Source data =
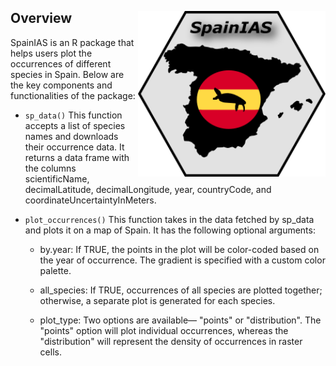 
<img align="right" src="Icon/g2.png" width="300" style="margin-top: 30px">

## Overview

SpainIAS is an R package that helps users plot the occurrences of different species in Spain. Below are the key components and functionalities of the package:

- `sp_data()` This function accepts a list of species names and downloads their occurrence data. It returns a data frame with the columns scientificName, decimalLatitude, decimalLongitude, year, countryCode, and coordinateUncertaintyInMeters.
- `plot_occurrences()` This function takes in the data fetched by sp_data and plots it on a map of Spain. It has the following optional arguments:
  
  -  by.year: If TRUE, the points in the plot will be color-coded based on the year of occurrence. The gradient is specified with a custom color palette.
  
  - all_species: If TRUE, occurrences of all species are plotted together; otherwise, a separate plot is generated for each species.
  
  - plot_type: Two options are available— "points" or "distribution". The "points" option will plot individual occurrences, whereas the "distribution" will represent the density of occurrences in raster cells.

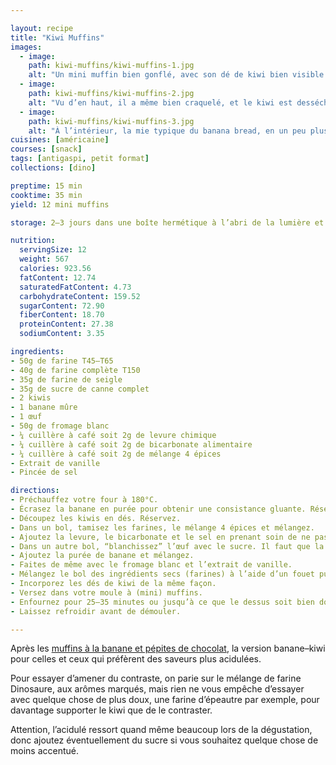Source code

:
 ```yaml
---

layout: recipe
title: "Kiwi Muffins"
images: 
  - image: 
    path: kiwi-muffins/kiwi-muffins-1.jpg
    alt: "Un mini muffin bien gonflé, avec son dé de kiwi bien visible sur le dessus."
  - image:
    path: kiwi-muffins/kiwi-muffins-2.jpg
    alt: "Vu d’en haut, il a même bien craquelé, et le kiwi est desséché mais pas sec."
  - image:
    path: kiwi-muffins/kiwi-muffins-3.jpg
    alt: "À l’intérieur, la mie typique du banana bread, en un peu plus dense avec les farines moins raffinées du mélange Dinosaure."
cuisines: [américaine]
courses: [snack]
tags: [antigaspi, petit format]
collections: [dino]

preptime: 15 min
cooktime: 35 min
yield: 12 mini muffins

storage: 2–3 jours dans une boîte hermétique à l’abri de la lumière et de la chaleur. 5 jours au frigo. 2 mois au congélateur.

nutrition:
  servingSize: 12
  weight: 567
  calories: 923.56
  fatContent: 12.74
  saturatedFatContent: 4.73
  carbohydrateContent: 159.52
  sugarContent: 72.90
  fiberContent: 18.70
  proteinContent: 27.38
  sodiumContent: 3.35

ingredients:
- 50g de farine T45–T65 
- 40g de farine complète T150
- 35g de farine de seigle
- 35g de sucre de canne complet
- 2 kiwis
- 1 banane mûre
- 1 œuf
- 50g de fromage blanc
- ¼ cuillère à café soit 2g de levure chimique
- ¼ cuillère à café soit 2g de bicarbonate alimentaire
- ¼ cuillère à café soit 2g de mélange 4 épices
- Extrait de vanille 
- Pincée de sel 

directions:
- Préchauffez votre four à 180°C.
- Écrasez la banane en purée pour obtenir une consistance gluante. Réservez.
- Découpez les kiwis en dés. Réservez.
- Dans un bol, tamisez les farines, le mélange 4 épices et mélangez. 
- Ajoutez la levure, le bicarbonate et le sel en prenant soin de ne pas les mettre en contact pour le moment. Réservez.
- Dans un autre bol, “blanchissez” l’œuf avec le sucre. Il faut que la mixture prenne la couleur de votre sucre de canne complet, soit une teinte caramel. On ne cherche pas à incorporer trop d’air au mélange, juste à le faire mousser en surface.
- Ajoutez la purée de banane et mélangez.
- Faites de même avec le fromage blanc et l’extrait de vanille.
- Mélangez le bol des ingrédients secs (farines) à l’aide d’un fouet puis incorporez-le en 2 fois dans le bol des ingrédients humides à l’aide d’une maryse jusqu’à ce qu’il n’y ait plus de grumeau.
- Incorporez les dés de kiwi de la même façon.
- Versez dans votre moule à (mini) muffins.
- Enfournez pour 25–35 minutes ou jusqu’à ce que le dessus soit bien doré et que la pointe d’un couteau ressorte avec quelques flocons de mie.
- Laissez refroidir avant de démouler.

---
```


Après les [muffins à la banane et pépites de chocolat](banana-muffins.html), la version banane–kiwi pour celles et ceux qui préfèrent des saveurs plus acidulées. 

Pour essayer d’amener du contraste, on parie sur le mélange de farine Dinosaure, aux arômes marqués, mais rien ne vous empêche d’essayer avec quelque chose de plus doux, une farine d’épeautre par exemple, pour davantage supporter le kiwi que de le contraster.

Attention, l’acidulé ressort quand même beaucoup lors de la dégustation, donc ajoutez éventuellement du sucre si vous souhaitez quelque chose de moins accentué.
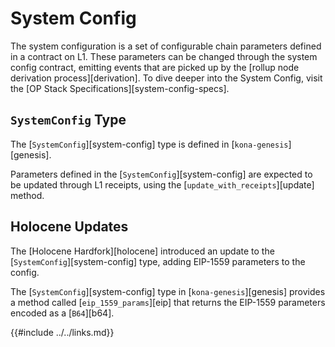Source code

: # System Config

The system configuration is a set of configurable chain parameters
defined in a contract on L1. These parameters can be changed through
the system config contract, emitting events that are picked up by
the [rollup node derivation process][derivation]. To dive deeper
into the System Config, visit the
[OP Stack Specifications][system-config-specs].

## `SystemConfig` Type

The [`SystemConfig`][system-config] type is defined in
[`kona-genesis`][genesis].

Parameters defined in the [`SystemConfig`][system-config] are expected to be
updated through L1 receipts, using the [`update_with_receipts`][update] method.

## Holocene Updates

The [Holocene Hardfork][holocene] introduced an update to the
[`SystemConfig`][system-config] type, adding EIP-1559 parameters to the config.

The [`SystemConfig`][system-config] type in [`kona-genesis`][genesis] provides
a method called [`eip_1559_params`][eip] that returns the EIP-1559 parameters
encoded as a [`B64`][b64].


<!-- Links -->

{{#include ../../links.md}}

Prompt =
Which lines above include "defined"? Show each of them by copying it.

Answer to the exercise =
defined in a contract on L1. These parameters can be changed through
The [`SystemConfig`][system-config] type is defined in
Parameters defined in the [`SystemConfig`][system-config] are expected to be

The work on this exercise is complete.